I awoke yesterday with the intention of verbally blasting U.S. Rep. Charles Bernard Rangel (D.-N.Y.) all over the map for his recent remarks concerning conscription. Rangel is no wallflower, having sat in the House for 35 years, and lashing out during that long tenure at virtually any level-headed policy and almost every individual regardless of rank, party or color.
What awakened my ire now is Rangel’s new effort to sponsor legislation to reinstate the military draft. Frankly, I am dismayed by such an effort and find any such attempt to be asinine at best. Fortunately for the nation, I am not alone. An overwhelming majority of the members of the House and Senate from both sides of the aisle think Charlie Rangel’s proposal is humorous at best, self-serving at worst, and fortunately, with no chance of ever reaching the floor of either legislative body.
I was prepared to say that Charlie Rangel had a lot of gall to try and mess with the military because he himself had never served in it. Wrong! Fortunately, I looked up his record before committing such a faux pas. The man is, after all, a military veteran of the Korean War and a holder of both the Purple Heart and Bronze Star for his service in that conflict.
He is also a very loyal American, as his recent comments concerning the rudeness of Venezuelan strong-man Hugo Chavez confirm. Earlier this fall, Chavez came into this country to speak at the United Nations and other forums in New York as a guest of our State Department and proceeded to lash out at George W. Bush, implying that our President was the devil himself and that his “stink” still emanated from the U.N. podium where he had spoken before Chavez.

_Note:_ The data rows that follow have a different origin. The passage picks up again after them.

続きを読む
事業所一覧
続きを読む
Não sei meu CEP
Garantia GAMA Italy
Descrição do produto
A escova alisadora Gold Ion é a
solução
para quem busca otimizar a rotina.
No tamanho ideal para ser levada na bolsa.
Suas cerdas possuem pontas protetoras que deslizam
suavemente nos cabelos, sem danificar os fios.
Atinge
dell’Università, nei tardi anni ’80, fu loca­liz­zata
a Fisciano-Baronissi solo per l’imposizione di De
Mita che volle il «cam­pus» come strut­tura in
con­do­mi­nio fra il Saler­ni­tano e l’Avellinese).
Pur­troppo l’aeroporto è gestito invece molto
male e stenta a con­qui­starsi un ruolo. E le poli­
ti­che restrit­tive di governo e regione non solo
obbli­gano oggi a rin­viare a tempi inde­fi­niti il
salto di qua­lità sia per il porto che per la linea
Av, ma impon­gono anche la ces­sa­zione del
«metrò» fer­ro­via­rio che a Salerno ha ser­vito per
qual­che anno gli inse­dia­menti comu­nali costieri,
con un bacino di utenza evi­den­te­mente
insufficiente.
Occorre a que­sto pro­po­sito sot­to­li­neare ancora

Chavez’s rhetoric continued in the same nasty vein in his speeches in Harlem, which encompasses Charlie Rangel’s district. Rangel could have simply agreed with Chavez, especially since Rangel is no admirer of President Bush, but he did not. He showed the class of a true American patriot when he soundly criticized Chavez, saying:
“I want President Chavez to please understand that even though many people in the United States are critical of our president that we resent the fact that he would come to the United States and criticize President Bush…you don’t come into my country, you don’t come into my congressional district and you don’t condemn my president.”
Amen to that and thank you, Charlie, for showing your patriotism and your class.
Sadly, however, that is the end of the love fest with you as your latest position on the military draft is where we must part company.
Upon turning 18 years old, all Americans would have to register for a new military draft, if Rangel, the incoming chairman of the House Ways and Means Committee, has his way. His reasoning for such legislation is that he sees it as a method to deter administrations from launching new wars.
“There is no question in my mind that this President and this administration would never have invaded Iraq, especially on the flimsy evidence that was presented to Congress, if we had a draft and members of Congress and the administration thought that that their kids from their communities would be placed in harm’s way,” Rangel said.
On the face of it, that statement makes little, if any sense. First of all, at least nine members of Congress have children who are now on active duty in the military. For instance, House Armed Services Chairman Duncan Hunter’s (R.-Calif.) son has served in Iraq.
Second, members of the all-volunteer U.S. military force come from across the nation, from every congressional district, without regard for race, politics or religion.
Rangel attempts to say that it is high time that “kids from Yale and Harvard,” from the so-called “privileged class” should have to serve just like anyone else. Well, I guess you didn’t really read the statistics, Charlie, because the facts are that today’s military is very intelligent. Most have attended at least some college and many have graduated from not only undergraduate status including the Ivy League campuses, but from top graduate schools as well. You might want to mention that to Sen. John Kerry (D.-Mass.) as well. Incidentally, my late father started his military career after graduating Harvard as a private in the U.S. Army.
Third, by all accounts, the military is not in need of new conscripts. There are plenty of volunteers who genuinely want to serve their country and want the opportunities that a military career has to offer.
The real problem with demanding a military draft is that it is terribly unfair to those who are currently serving in our armed forces of their own free will. Do you think that a person who has voluntarily put their life on the line wants to end up fighting next to someone who has been forced to join? Rangel doesn’t want to think about that, because all he is really interested in is getting some publicity about the supposed inequities between rich people and the poor. In Harlem, no doubt that sells. However, the fact is that we are all in this world together and until there is real and everlasting peace, we all face the same uncertainties, the same fears, the same emotions of joy and grief no matter how much or how little in material possessions we have.
Charlie Rangel hit an all time high in respect from me for his statements concerning Hugo Chavez, and, as usual and most unfortunately, the press did not give that much coverage at all. Now however he has chosen to grab the limelight on an issue which all Americans should immediately see as a sham. Leave the military alone, Mr. Congressman. You served it well in Korea. Let those who want to serve do the fighting today.